Third, the US and the West are already embarking on a "new cold war" to contain China and curtail its rise. Nato now labels China as a "threat" and after the recent G7 summit in Italy, The New York Times splashed its report of the summit: "China joins the G7`s List of Adversaries," citing "28 references to China in the final communique, almost all of them describing Beijing as a malign force."
While the West, or, more precisely, the US military-industrial complex, which is becoming a permanent war machine, prepares for a "new cold war" against Russia and China, some of the problems are threatening the entire world and thus merit a global collective response, including climate change, food insecurity, water scarcity, pandemics, economic inequality, terrorism, fake news and disinformation, and the misuse and abuse of AI.
The growing socioeconomic inequality amongst nations and the enervating impact of great power competition has spawned a new culture of mini-lateralism as evidenced by US-sponsored alliances such as the Quad, Aukus and I2U2, at the cost of multilateral institutions like the United Nations and World Trade Organization. Mini-lateralism, therefore, is fragmenting the world into isolated alliances that are eroding the global capacity to mount a collective challenge to the emerging threats to humanity.
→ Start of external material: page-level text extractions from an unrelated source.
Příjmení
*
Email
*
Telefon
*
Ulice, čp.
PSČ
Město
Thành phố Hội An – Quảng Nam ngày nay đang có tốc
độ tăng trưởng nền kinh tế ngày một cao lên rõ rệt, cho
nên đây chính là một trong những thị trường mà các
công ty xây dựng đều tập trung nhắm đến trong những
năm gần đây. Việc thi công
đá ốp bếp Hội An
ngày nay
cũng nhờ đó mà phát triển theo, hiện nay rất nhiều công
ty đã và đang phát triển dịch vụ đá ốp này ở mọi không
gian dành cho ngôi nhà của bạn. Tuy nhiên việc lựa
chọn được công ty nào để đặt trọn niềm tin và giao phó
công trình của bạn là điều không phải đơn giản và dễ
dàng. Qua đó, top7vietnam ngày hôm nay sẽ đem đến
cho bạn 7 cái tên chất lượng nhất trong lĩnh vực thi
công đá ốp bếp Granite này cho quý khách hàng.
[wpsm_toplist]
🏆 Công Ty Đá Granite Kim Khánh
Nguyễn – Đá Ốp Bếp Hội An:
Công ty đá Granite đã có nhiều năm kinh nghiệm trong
Great power competition is driving the world towards bloc politics, reminiscent of the Cold War era, with no realization in the West that China is no Soviet Union and hence, their playbook for the "new Cold War" is outmoded. The baleful headwinds of geopolitics have again started to divide the world into rival camps despite the visible advantages of trade, connectivity and mutually beneficial partnerships offered by geoeconomics.
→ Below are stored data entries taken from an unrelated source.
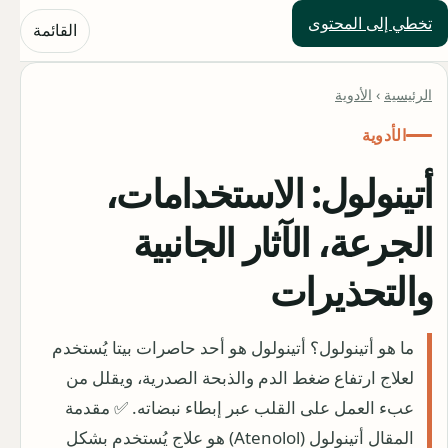
تخطي إلى المحتوى
حلول العالم
القائمة
الرئيسية
›
الأدوية
الأدوية
أتينولول: الاستخدامات،
الجرعة، الآثار الجانبية
والتحذيرات
ما هو أتينولول؟ أتينولول هو أحد حاصرات بيتا يُستخدم
لعلاج ارتفاع ضغط الدم والذبحة الصدرية، ويقلل من
عبء العمل على القلب عبر إبطاء نبضاته. ✅ مقدمة
المقال أتينولول (Atenolol) هو علاج يُستخدم بشكل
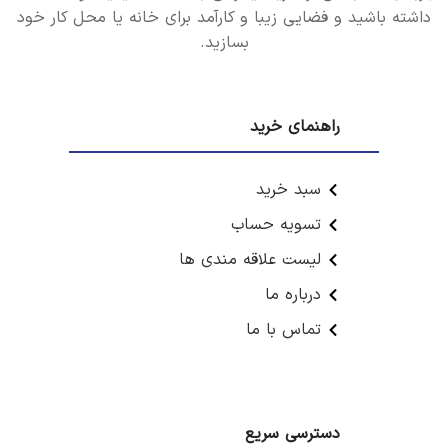
داشته باشید و فضایی زیبا و کارآمد برای خانه یا محل کار خود
بسازید.
راهنمای خرید
سبد خرید
تسویه حساب
لیست علاقه مندی ها
درباره ما
تماس با ما
دسترسی سریع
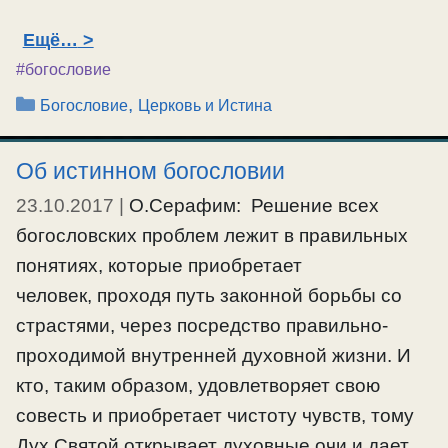
Ещё…
#богословие
Рубрики
,
Богословие
Церковь и Истина
Об истинном богословии
23.10.2017
|
О.Серафим: Решение всех
богословских проблем лежит в правильных
понятиях, которые приобретает
человек, проходя путь законной борьбы со
страстями, через посредство правильно-
проходимой внутренней духовной жизни. И
кто, таким образом, удовлетворяет свою
совесть и приобретает чистоту чувств, тому
Дух Святой открывает духовные очи и дает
For example, a new race for competing alliances like Quad, Aukus, I2U2, and the emerging trilateral alliance between Japan, South Korea and the US and the "Chip 4 alliance" to counter China`s semi-conductor manufacturing capability is trying to alter the regional balance of power in Asia, the Middle East and Asia-Pacific region.
Deglobalization is a new vehicle for economic containment of the "rivals." The elite clubs are getting more exclusive while democratization of the established institutions like the UN remains unrequited in a world that stands divided in the face of threats like disease, poverty, hunger, extremism, terrorism and climate change.